YOUR OBJECTIVE:
Filter this listing down to the lines that contain the word "wrist", and copy them.

THE INPUT:
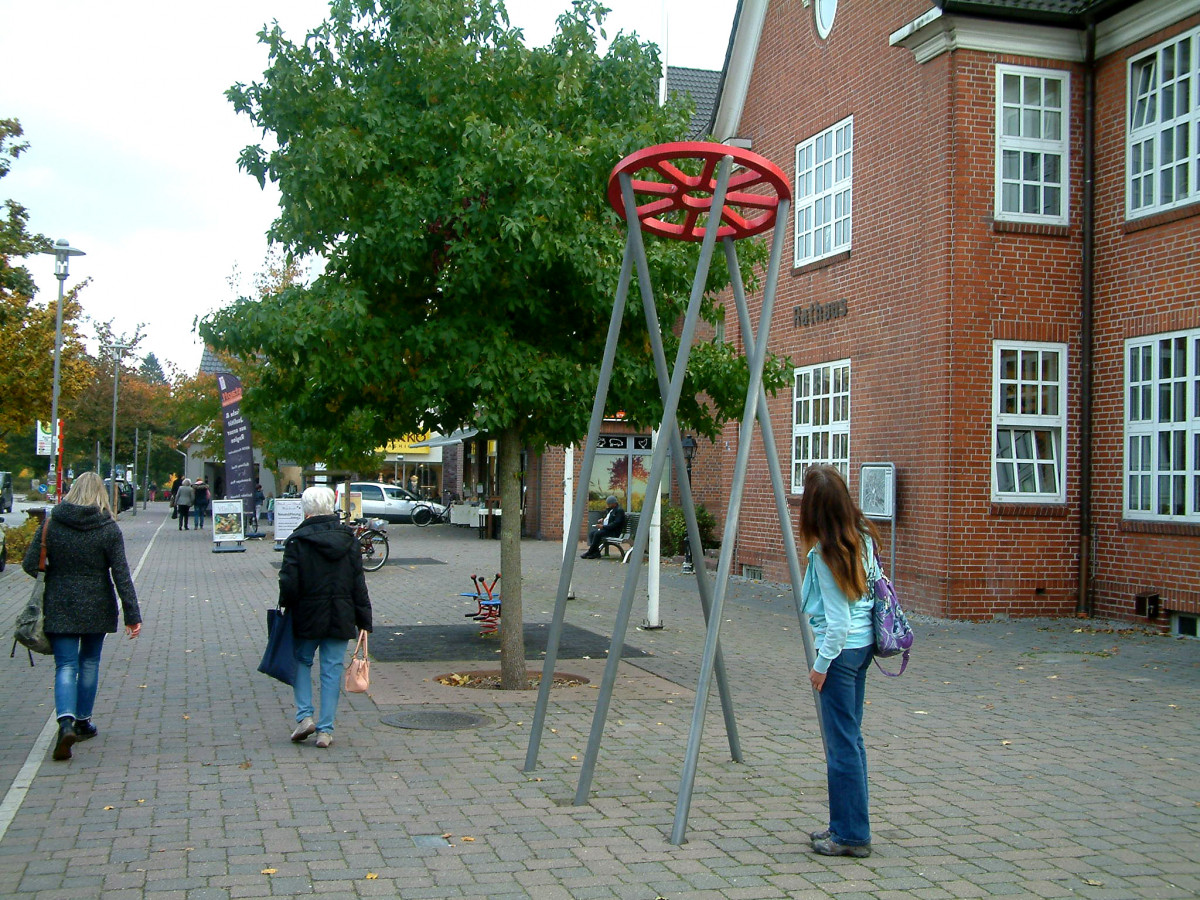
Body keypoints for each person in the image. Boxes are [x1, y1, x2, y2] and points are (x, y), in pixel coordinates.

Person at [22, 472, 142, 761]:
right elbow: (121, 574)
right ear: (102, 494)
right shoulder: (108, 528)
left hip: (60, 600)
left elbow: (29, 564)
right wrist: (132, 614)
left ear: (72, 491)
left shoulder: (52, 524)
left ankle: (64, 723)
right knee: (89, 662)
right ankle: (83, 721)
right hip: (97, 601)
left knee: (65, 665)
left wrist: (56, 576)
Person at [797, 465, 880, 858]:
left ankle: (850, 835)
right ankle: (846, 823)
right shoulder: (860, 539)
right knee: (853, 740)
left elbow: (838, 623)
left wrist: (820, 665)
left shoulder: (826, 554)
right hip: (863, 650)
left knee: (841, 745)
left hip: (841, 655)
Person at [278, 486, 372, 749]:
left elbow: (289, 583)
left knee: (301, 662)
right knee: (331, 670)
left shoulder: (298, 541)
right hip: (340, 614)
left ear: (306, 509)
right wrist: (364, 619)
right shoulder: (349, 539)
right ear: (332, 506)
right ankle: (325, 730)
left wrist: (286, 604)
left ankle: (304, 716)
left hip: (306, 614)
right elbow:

TASK SOLUTION:
right wrist: (132, 614)
left wrist: (56, 576)
left wrist: (820, 665)
right wrist: (364, 619)
left wrist: (286, 604)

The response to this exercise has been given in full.